The initial phases of animal evolution proceeded faster than hitherto supposed: New analyses suggest that the first animal phyla emerged in rapid succession – prior to the global Ice Age that set in around 700 million years ago.

16.06.2017

Schwamm im Roten Meer_535 

Red Sea Sponge. Image: Gert Wörheide 

The fossil record reveals that almost all of the animal phyla known today had come into existence by the beginning of the Cambrian Period some 540 million years ago. The earliest known animal fossils already exhibit complex morphologies, which implies that animals must have originated long before the onset of the Cambrian. However, taxonomically assignable fossils that can be confidently dated to pre-Cambrian times are very rare. In order to determine what the root of their family tree looked like, biologists need reliable dating information for the most ancient animal subgroups – the sponges, cnidarians, comb jellies and placozoans. Dr. Martin Dohrmann and Professor Gert Wörheide of the Division of Palaeontology and Geobiology in the Department of Earth and Environmental Sciences at LMU Munich have now used a new strategy based on the so-called molecular-clock to investigate the chronology of early animal evolution and produce a new estimate for the ages of the oldest animal groups. Their findings appear in the journal Scientific Reports.

The molecular clock approach is based on the principle that mutations accumulate in the genomes of all organisms over the course of time. The extent of the genetic difference between two lineages should therefore depend on the time elapsed since they diverged from their last common ancestor. “Our study is based on a combination of genetic data from contemporary animals and information derived from well dated fossils, which we analyzed with the help of complex computer algorithms,” Dohrmann explains. For the study, the researchers used an unusually large dataset made up of the sequences of 128 proteins from 55 species, including representatives of all the major animal groups, focusing in particular on those that diverged very early.

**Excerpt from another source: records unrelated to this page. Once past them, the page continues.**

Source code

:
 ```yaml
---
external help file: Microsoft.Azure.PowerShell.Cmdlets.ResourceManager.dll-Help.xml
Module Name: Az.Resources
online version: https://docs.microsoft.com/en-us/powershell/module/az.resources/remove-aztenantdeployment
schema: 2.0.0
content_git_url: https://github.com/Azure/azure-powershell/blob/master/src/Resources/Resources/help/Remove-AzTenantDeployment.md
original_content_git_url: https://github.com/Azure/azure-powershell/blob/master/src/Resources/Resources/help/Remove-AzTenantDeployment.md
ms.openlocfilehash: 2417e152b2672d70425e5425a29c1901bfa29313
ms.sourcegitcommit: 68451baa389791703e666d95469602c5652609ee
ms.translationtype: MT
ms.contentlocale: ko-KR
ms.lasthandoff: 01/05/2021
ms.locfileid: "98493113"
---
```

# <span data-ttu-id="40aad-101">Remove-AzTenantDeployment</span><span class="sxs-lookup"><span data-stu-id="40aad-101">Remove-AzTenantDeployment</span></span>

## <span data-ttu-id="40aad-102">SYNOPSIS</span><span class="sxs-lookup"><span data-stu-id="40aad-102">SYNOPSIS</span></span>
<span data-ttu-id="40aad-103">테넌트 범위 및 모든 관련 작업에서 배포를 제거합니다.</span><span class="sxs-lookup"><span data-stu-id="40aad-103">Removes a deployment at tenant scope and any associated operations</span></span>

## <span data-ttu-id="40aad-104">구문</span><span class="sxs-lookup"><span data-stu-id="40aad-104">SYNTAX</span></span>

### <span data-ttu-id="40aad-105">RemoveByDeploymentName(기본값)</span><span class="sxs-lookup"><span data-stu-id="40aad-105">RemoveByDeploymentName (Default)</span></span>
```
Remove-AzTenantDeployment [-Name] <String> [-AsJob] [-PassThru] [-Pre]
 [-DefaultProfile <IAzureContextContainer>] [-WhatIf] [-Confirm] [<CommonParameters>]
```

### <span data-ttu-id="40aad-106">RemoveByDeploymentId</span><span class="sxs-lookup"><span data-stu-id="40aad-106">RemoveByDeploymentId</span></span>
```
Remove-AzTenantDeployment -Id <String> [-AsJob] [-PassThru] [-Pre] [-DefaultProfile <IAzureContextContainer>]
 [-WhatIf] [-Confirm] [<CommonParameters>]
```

The analysis confirms the conclusion reached in an earlier study, which dated the origin of animals to the Neoproterozoic Era, which lasted from 1000 to 540 million years ago. However, much to their surprise, the results also suggested that the earliest phyla, and the ancestors of all bilateral animal species (the so-called Bilateria), originated within the – geologically speaking – short time-span of 50 million years. “In addition, this early phase of evolutionary divergence appears to have preceded the extreme climate changes that led to Snowball Earth, a period marked by severe long-term global glaciation that lasted from about 720 to 635 million years ago,” Dohrmann says. In order to assess the plausibility of the new findings, the researchers plan to carry out further analyses using more extensive datasets and improved statistical methods.“ To arrive at well-founded conclusions with respect to the morphology and ecology of the earliest animals, we also need to know more about the environmental conditions that prevailed during the Neoproterozoic, and we need more fossils that can be confidently assigned to specific taxonomic groups”, Wörheide says.